Several human-scale vignettes are used to illustrate how that ethos is cultivated: cold-weather, record-breaking preparation by a driver named Liao Zhiming; a gruelling personal transformation by squad leader Li Shunxin that produced two distance-running titles and a revised unit record; and a small team’s desperate breaching of obstacles in a muddy northern training area that opened a narrow path to success. Those stories are framed to show a chain linking arduous daily training to battlefield improvisation and resilience.
The company’s reputation also rests on civic deeds and moral exemplars. State coverage recalls a 1968 rescue in which then-acting platoon leader Wu Shaoqian dove into a collapsed well to save a child and later received high local and military honours. Contemporary acts of volunteerism — blood donations, accident rescues and community service at nursing homes — are portrayed as continuations of the same political loyalty and “serve-the-people” instinct.

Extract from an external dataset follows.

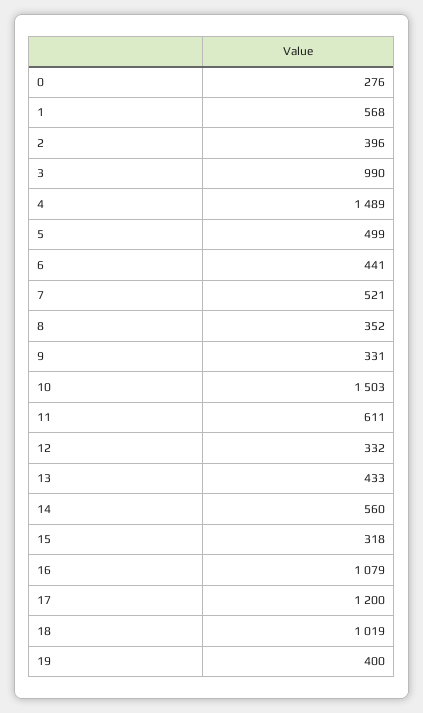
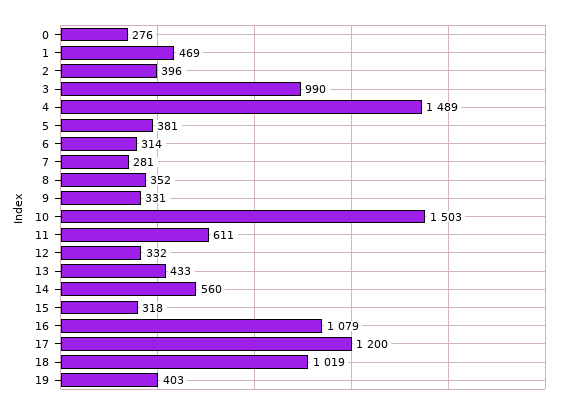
1: 568 -> 469
5: 499 -> 381
6: 441 -> 314
7: 521 -> 281
19: 400 -> 403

For outside readers the account functions on two levels: as a straightforward description of small-unit tactics and morale-building, and as a piece of institutional narrative that links combat readiness with political reliability. The tactical descriptions are consistent with the PLA’s stated emphasis on combined-arms manoeuvre, decentralised command and rapid exploitation of mobility; the political framing underscores the party’s expectation that historical memory and civic activism reinforce unit cohesion.
That dual message is consequential. Domestically it helps sustain recruitment, morale and party-control narratives by personalising sacrifice and competence; externally it signals a PLA that seeks to demonstrate credible, professionalized small-unit operations without abandoning revolutionary legitimacy. Observers should read such vignettes as intentional: they aim to normalize a synthesis of modern doctrine and political education as the PLA’s preferred route to deterrence and preparedness, even as questions remain about how representative these accounts are of broader force-wide capabilities.